CORRECTION IN WORDING OF CARDIN QUOTE
CARDIN, PORTMAN TEAM UP TO CLARIFY PENSION RULES FOR CLERGY AND
OTHER WORKERS AT RELIGIOUS INSTITUTIONS
Every American Should Enjoy the Peace of Mind of Financial Security During Retirement
Washington, DC – U.S. Senators Ben Cardin (D-MD) and Rob Portman (R-OH), members of the Senate Finance Committee, have introduced the Church Plan Clarification Act of 2013 (S. 952) to help ensure the retirement security of our nation’s clergy, church lay workers, and their families by resolving an unfortunate application of our current pension rules on church pension beneficiaries.
“Dedicating your life to serving a church, synagogue or other religious entity should not be an impediment to retirement. Many so-called ‘church plans’ date back to the 18th century. While their unique structures have been recognized by the law, our modern, complicated tax system hasn’t always been accommodating,” said Senator Cardin. “More than 1 million clergy, faith institution workers, and their dependents deserve clarification so they can enjoy the peace of mind that comes with the financial security during retirement that we wish for every American.”
“There is great comfort in knowing that your finances will not be jeopardized by retirement, and this bill will help ensure that those who have devoted their lives to their faith can rest assured that they will have retirement security,” Senator Portmansaid.
In recognition of their unique status, most church retirement plans are exempt from the Employee Retirement Income Security Act of 1974 (“ERISA”) and are instead subject to special laws and regulations that reflect the distinctive issues that these plans and churches confront. Church retirement plans are subject to stringent state and federal laws and Church Alliance regulations, including state fiduciary standards, state contract law, and Internal Revenue Code (“IRC” or “tax code”) requirements. Church retirement plans ensure the stability of participants’ investments by applying many of the same strong safeguards applied to corporate and public pension funds. Moreover, churches and synagogues have a strong lifelong relationship with employees and are motivated to provide for and serve the clergy and church lay workers who have dedicated their lives to working for religious institutions.

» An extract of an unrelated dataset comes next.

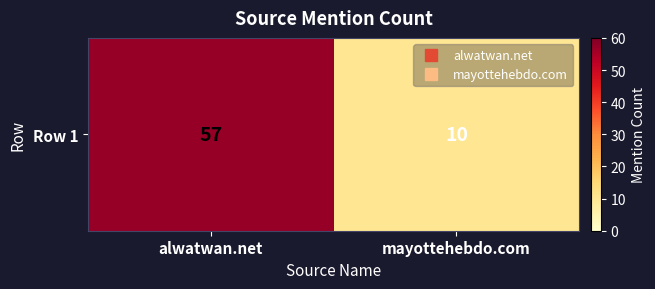

Reading right to left, extract all data points from this chart.

10	57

Some recent legislative and regulatory changes have resulted in uncertainty and/or compliance issues for these distinctive church pension plans. As summarized by the Church Alliance, one of many groups supporting this bill, the Church Plan Clarification Act of 2013 contains corrections and clarifications to a series of issues impacting church retirement plans:
· Controlled Group Rules. Currently, the controlled group rules for tax-exempt employers may require certain church-affiliated employers to be included in one controlled group (i.e., treated as a single employer), even though they have little relation to one another. A modification is necessary to the controlled group rules to ensure that multiple church-affiliated entities – which may be related theologically, but have little or no relation to one another in terms of day-to-day operation – are not inappropriately treated as a single employer under the tax code.
· Grandfathered Defined Benefit (“DB”) Plans. IRC § 403(b) church DB plans established before 1982 are called grandfathered DB plans and were intended to be treated and continue to operate as DB plans. However, recent rules subjecting such plans to both DB and defined contribution (“DC”) annual benefit accrual limitations under IRC § 415 have resulted in clergy who are lower-paid and closest to retirement being harmed. A clarification is required to ensure that only the DB limitations apply to these plans.

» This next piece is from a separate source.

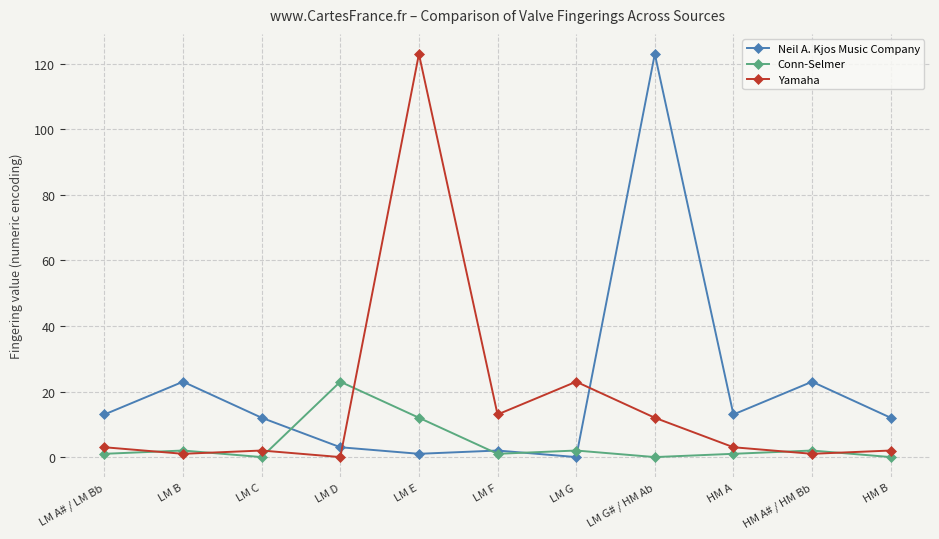

True or false: Yamaha has a value of 2 at HM B.

True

· Automatic Enrollment. Church employers often cross state lines. State wage withholding laws differ from state to state, presenting barriers to offering auto-enrollment into church retirement plans. Federal legislation is needed to preempt these laws so that church retirement plans can include auto-enrollment features in their retirement plans just as non-church corporate plans are allowed to do without the uncertainty arising under the laws of certain states.
· Transfers Between 403(b) and 401(a) Plans. Current rules do not allow transfers and mergers between an IRC § 403(b) church retirement plan and an IRC § 401(a) qualified church retirement plan. Legislation is needed to provide for such transfers and mergers, providing a better alternative to terminating or having to maintain separate legacy plans. Such legislation will also decrease complexity and administrative costs for church employers, as well as confusion for employees.
· 81-100 Trusts. Church benefits boards are legally allowed to commingle plan and non-plan church-related assets for investment purposes to allow churches the benefit of the board’s greater resources, investment skills, and economies of scale. A clarification is required to ensure that a widely used investment vehicle, 81-100 (2011-1) trusts, can accept such funds.